I also volunteered at conferences. I highly recommend it. I once volunteered to drive an agent I liked to the airport after the conference. We talked in the car and she asked me to send the manuscript. I did. She bought it and that first novel was published. That novel, The Long Road Home, was published by Harper in 1995. It had a small print run and sold out, never to be seen again. Until this November! My first novel will be released for the first time since its original publication in November 2010!
2) Who is your biggest literary influence?
There isn’t only one. I studied William Blake extensively and he left his mark in everything I do. I read Charles Dickens voraciously and believe he is the master of characterization. James Clavell’s work shaped my concept of the noble hero and his thorough research, especially in Shogun, shaped my desire to reveal history and setting with color and verve. Pat Conroy’s love of the southern landscape inspired me. Rosamunde Pilcher’s talent for revealing character through dialogue, and her ability to make small details show and not tell is unparalleled. Finally, Rachel Carson’s dedication to nature and the landscape has greatly influenced my work and my motivation.
3) What is your LEAST favorite thing about being a writer?
I’ve always been fascinated with the sight of the shrimp boats on the horizon. They seemed romantic, yet I was well aware of the hardships and struggles the shrimpers faced. One day my neighbor, friend, and mentor, Clay Cable, who is also VP of the shrimper’s association, said to me, “Mary Alice, if you’re going to write that book about the shrimpers you’d better hurry up!” I knew he was right. The shrimpers are facing threats at many levels–the glut of inferior imported shrimp is driving down prices, the soaring price of diesel fuel is making it too expensive to take the boats out, and the high value of coastal land is causing folks to sell dock space to developers. I realized that shrimp boats were a vanishing part of our southern landscape and heritage, as was the shrimping industry. I wanted to tell their story while I could.

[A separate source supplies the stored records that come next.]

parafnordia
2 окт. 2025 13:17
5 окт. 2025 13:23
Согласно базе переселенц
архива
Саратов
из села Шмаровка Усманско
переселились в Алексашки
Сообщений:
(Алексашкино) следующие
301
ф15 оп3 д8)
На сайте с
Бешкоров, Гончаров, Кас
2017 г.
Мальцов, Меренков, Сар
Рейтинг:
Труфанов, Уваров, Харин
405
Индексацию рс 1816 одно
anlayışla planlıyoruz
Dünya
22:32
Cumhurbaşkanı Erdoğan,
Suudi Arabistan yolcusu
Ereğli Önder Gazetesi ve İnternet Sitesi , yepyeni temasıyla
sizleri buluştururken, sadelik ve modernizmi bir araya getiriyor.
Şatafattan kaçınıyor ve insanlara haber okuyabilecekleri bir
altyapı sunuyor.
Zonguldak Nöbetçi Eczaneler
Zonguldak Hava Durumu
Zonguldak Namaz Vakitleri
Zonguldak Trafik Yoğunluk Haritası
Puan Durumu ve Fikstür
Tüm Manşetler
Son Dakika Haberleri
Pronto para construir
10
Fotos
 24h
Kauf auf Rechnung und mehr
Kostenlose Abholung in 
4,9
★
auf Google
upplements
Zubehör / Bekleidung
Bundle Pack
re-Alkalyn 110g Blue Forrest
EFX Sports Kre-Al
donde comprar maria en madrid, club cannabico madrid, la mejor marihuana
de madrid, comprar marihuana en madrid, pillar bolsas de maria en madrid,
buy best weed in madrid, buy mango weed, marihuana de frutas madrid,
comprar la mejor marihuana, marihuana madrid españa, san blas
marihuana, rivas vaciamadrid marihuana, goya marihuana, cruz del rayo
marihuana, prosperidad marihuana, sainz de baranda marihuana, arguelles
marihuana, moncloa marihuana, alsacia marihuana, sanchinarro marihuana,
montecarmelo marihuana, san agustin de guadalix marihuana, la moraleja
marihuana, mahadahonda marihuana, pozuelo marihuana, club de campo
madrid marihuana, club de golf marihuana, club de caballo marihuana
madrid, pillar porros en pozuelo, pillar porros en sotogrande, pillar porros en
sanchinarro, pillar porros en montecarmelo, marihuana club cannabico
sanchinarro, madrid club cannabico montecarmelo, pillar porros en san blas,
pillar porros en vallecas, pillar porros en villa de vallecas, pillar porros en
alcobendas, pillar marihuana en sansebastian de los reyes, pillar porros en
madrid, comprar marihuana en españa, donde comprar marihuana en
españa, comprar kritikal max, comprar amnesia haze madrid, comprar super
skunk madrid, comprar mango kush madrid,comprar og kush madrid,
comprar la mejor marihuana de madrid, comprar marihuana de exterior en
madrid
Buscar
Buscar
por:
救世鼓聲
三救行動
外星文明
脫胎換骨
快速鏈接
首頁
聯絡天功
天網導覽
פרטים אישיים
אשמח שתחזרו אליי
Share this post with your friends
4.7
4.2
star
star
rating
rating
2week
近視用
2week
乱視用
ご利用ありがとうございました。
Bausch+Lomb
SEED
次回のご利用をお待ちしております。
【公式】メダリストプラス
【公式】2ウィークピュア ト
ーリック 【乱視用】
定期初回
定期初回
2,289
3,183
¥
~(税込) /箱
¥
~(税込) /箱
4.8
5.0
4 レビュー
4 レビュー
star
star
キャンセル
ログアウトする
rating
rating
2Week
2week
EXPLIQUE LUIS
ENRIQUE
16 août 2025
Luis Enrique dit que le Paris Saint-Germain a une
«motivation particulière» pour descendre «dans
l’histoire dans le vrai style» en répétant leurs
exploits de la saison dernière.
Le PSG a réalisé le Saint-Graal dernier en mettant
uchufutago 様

5) When have you had the most trouble completing one of your books?
Whenever I feel I don’t have enough research done, or I haven’t found the soul of the story—that something I want to say through my story—I’m stalled. It is a frustrating, agonizing time for me. I dig deeper, I take long walks, I pray, I reflect. Once the story “clicks” in my mind, I like to write fast so I can get it down. After that, it’s a lot of hard work, but I’m happy because I’m in the zone.
6) WHY are you a WRITER?
Why do I breathe? I’ve never not been a story teller. As a child I made up stories and songs. I’ve always had a vivid imagination. When I wasn’t making up stories I was reading. I wrote my first story when I was eight. I believe it is important for all writers to learn and polish their craft. But the artist – a painter, a dancer, a singer, a writer – is born with the talent.
Thanks for the interview, Mary Alice! Keep up the great work!